##### Dataset records #####

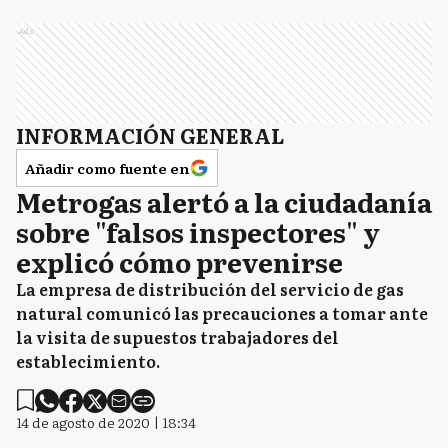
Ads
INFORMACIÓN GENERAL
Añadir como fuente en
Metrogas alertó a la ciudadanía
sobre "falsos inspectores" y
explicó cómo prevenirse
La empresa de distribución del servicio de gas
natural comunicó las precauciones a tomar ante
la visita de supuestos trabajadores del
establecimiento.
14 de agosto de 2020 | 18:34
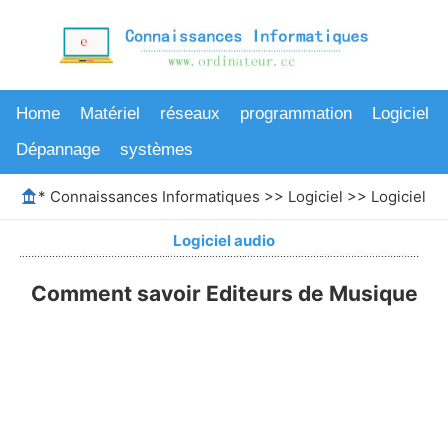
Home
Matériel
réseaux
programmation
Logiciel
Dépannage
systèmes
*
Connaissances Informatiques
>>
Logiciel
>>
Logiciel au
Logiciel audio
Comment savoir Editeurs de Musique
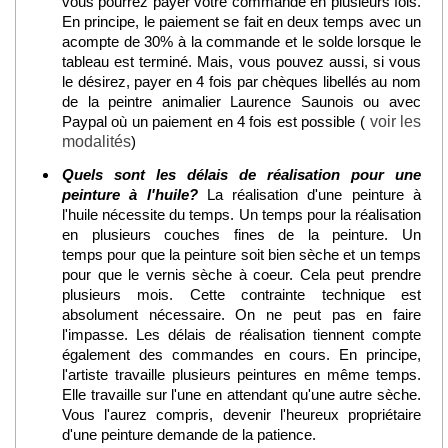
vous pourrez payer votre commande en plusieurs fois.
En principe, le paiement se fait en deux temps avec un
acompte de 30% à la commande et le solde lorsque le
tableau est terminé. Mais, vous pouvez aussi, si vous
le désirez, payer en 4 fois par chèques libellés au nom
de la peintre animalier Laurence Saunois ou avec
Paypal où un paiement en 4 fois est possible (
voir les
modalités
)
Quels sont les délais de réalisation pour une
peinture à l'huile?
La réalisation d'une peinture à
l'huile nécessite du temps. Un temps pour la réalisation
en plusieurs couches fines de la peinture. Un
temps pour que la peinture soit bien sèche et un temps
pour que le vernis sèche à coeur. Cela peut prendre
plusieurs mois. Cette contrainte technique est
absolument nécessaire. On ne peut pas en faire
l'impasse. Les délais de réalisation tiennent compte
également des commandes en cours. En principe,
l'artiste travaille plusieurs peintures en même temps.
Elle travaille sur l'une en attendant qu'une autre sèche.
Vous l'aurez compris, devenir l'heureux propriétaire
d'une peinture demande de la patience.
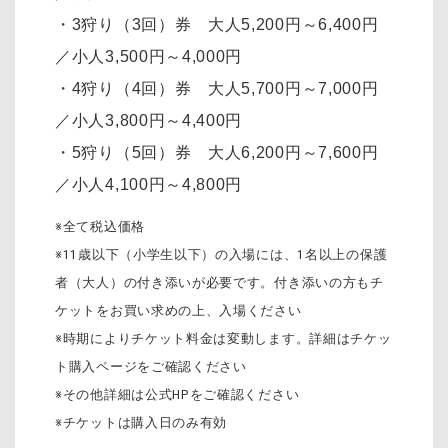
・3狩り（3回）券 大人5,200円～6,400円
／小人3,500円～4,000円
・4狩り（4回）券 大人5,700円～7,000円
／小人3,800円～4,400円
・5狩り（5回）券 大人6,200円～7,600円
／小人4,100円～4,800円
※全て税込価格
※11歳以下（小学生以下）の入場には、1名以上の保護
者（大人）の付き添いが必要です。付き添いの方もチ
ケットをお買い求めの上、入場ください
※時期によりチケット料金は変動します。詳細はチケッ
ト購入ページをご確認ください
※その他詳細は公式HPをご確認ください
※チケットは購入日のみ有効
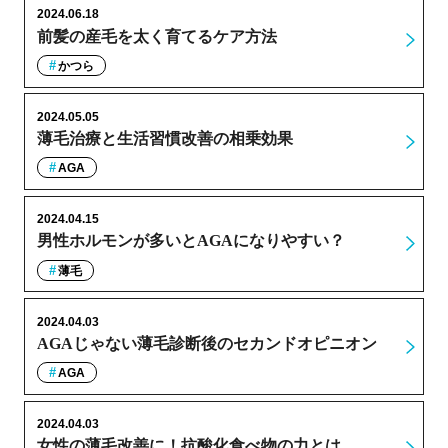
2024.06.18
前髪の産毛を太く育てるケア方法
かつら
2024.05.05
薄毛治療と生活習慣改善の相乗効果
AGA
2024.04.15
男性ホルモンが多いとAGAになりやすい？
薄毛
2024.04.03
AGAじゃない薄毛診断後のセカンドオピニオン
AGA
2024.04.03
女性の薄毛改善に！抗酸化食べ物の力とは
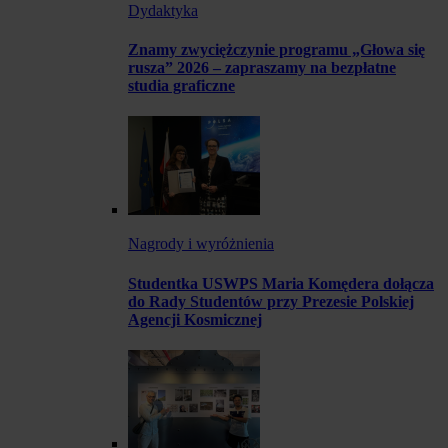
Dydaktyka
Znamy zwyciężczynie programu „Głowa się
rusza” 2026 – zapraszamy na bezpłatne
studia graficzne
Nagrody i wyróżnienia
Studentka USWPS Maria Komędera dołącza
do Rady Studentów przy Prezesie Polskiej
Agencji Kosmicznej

#####

Line for line, retype the material exactly, omitting any pictures.

Ads
INFORMACIÓN GENERAL
Añadir como fuente en
Metrogas alertó a la ciudadanía
sobre "falsos inspectores" y
explicó cómo prevenirse
La empresa de distribución del servicio de gas
natural comunicó las precauciones a tomar ante
la visita de supuestos trabajadores del
establecimiento.
14 de agosto de 2020 | 18:34
Home
Matériel
réseaux
programmation
Logiciel
Dépannage
systèmes
*
Connaissances Informatiques
>>
Logiciel
>>
Logiciel au
Logiciel audio
Comment savoir Editeurs de Musique
vous pourrez payer votre commande en plusieurs fois.
En principe, le paiement se fait en deux temps avec un
acompte de 30% à la commande et le solde lorsque le
tableau est terminé. Mais, vous pouvez aussi, si vous
le désirez, payer en 4 fois par chèques libellés au nom
de la peintre animalier Laurence Saunois ou avec
Paypal où un paiement en 4 fois est possible (
voir les
modalités
)
Quels sont les délais de réalisation pour une
peinture à l'huile?
La réalisation d'une peinture à
l'huile nécessite du temps. Un temps pour la réalisation
en plusieurs couches fines de la peinture. Un
temps pour que la peinture soit bien sèche et un temps
pour que le vernis sèche à coeur. Cela peut prendre
plusieurs mois. Cette contrainte technique est
absolument nécessaire. On ne peut pas en faire
l'impasse. Les délais de réalisation tiennent compte
également des commandes en cours. En principe,
l'artiste travaille plusieurs peintures en même temps.
Elle travaille sur l'une en attendant qu'une autre sèche.
Vous l'aurez compris, devenir l'heureux propriétaire
d'une peinture demande de la patience.
・3狩り（3回）券 大人5,200円～6,400円
／小人3,500円～4,000円
・4狩り（4回）券 大人5,700円～7,000円
／小人3,800円～4,400円
・5狩り（5回）券 大人6,200円～7,600円
／小人4,100円～4,800円
※全て税込価格
※11歳以下（小学生以下）の入場には、1名以上の保護
者（大人）の付き添いが必要です。付き添いの方もチ
ケットをお買い求めの上、入場ください
※時期によりチケット料金は変動します。詳細はチケッ
ト購入ページをご確認ください
※その他詳細は公式HPをご確認ください
※チケットは購入日のみ有効
2024.06.18
前髪の産毛を太く育てるケア方法
かつら
2024.05.05
薄毛治療と生活習慣改善の相乗効果
AGA
2024.04.15
男性ホルモンが多いとAGAになりやすい？
薄毛
2024.04.03
AGAじゃない薄毛診断後のセカンドオピニオン
AGA
2024.04.03
女性の薄毛改善に！抗酸化食べ物の力とは
Dydaktyka
Znamy zwyciężczynie programu „Głowa się
rusza” 2026 – zapraszamy na bezpłatne
studia graficzne
Nagrody i wyróżnienia
Studentka USWPS Maria Komędera dołącza
do Rady Studentów przy Prezesie Polskiej
Agencji Kosmicznej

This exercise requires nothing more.